Stored data entries:
--- START ---
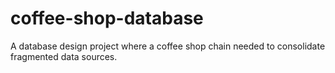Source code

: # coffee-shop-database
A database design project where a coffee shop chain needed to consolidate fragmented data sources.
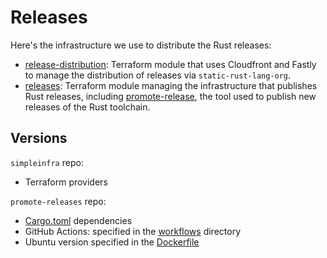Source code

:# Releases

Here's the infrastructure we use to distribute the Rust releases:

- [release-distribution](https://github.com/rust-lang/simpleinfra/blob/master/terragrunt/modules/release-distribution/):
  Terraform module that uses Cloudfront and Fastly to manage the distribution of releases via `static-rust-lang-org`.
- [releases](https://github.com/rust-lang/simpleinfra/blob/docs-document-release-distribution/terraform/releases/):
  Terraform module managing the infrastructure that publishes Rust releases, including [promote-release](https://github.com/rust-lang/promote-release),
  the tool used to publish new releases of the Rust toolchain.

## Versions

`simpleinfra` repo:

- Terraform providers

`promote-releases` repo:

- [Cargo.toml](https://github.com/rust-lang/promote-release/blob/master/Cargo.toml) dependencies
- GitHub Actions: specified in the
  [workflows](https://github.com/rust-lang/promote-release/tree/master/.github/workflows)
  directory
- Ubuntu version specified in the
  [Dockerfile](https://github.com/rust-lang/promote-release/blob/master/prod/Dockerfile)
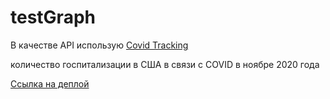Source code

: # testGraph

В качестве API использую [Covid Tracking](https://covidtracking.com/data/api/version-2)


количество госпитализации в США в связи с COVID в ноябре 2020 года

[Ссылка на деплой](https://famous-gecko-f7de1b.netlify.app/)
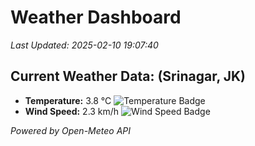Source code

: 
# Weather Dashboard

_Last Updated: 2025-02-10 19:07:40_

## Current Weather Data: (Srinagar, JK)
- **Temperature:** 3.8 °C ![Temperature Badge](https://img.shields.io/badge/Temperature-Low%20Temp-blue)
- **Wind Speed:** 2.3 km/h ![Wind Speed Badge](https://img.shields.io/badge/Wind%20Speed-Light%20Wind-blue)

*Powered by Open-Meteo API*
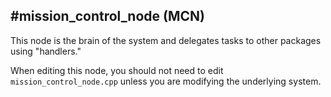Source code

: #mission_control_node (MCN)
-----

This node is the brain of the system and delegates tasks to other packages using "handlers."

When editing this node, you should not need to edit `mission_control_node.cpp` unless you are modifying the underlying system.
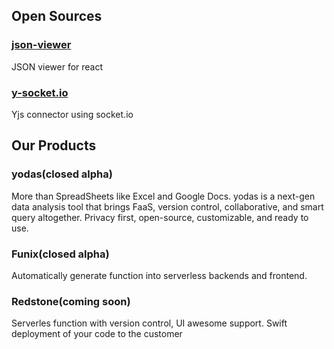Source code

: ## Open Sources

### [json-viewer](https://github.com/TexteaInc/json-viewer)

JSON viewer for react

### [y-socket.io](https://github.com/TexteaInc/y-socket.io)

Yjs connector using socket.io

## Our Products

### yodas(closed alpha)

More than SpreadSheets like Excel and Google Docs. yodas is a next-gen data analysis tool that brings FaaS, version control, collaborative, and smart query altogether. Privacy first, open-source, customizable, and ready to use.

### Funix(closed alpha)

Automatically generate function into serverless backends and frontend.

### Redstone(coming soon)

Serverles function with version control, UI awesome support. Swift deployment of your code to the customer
--- END ---
--- START ---
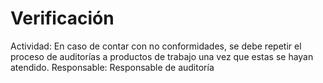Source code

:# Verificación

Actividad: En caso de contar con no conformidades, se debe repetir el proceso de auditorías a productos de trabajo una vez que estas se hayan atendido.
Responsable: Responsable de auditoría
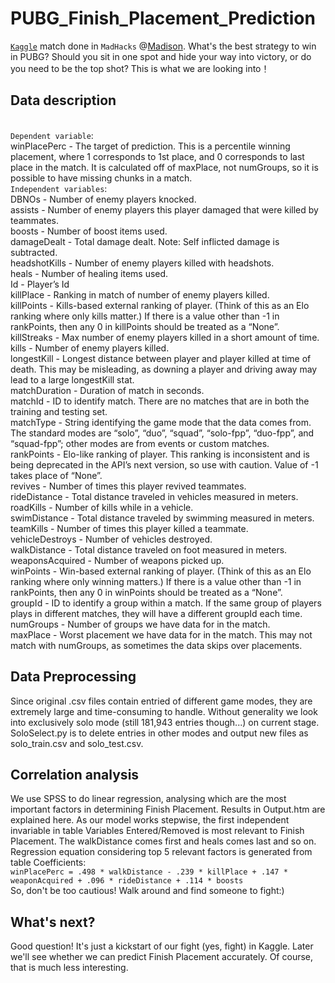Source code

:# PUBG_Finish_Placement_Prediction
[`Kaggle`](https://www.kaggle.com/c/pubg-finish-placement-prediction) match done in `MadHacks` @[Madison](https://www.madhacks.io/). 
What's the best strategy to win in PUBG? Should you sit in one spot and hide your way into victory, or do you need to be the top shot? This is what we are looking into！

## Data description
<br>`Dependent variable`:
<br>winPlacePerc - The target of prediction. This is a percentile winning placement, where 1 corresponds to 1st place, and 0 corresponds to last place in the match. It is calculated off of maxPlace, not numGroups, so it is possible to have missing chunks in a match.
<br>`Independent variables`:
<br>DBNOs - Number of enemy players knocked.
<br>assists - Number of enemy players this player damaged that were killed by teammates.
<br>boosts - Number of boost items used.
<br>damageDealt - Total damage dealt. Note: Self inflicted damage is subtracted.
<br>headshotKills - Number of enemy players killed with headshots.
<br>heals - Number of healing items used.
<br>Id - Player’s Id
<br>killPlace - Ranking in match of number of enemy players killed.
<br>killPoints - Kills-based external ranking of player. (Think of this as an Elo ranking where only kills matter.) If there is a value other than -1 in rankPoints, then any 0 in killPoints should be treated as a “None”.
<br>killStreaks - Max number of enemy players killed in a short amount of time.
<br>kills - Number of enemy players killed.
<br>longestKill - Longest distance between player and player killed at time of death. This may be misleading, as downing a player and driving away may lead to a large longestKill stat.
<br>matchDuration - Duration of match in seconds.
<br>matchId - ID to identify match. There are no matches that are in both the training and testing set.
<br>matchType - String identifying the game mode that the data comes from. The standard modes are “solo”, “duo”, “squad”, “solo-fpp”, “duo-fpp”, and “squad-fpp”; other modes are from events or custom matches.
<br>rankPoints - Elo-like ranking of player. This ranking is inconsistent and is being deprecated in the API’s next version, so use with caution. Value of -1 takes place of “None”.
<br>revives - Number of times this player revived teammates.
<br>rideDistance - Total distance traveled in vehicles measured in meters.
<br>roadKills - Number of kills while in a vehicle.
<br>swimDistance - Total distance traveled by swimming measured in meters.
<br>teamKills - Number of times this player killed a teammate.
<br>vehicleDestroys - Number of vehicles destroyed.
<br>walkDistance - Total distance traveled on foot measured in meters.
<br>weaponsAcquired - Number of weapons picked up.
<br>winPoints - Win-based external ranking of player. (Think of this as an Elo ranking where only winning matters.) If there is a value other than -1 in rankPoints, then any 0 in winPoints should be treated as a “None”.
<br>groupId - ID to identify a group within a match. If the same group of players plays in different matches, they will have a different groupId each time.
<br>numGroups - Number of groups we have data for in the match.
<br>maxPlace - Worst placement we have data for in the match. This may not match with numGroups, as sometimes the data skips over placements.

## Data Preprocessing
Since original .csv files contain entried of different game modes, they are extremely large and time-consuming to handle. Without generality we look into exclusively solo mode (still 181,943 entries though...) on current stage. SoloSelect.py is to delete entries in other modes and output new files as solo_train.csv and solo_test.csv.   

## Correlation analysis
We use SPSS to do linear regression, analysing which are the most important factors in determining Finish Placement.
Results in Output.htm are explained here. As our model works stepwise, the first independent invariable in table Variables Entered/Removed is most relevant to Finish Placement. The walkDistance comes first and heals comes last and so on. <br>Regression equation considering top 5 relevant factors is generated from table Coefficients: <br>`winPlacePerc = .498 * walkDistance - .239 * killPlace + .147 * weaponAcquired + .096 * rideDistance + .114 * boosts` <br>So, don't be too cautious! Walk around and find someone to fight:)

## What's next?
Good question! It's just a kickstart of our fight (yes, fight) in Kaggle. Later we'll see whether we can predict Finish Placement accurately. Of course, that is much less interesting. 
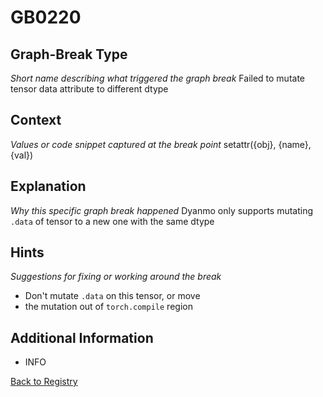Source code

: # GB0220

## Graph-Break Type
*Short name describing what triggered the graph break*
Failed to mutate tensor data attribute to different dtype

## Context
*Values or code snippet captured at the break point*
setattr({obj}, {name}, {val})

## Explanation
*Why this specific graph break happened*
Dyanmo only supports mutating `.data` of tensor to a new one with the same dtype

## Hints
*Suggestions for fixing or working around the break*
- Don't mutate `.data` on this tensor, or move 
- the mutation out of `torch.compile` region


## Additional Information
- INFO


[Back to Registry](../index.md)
--- END ---
• Work task
Beginning at the line with "<br>headshotKills - Number" and stopping after the line with "<br>matchDuration - Duration", please write out every line of the data above exactly and nothing else.

• Written response
<br>headshotKills - Number of enemy players killed with headshots.
<br>heals - Number of healing items used.
<br>Id - Player’s Id
<br>killPlace - Ranking in match of number of enemy players killed.
<br>killPoints - Kills-based external ranking of player. (Think of this as an Elo ranking where only kills matter.) If there is a value other than -1 in rankPoints, then any 0 in killPoints should be treated as a “None”.
<br>killStreaks - Max number of enemy players killed in a short amount of time.
<br>kills - Number of enemy players killed.
<br>longestKill - Longest distance between player and player killed at time of death. This may be misleading, as downing a player and driving away may lead to a large longestKill stat.
<br>matchDuration - Duration of match in seconds.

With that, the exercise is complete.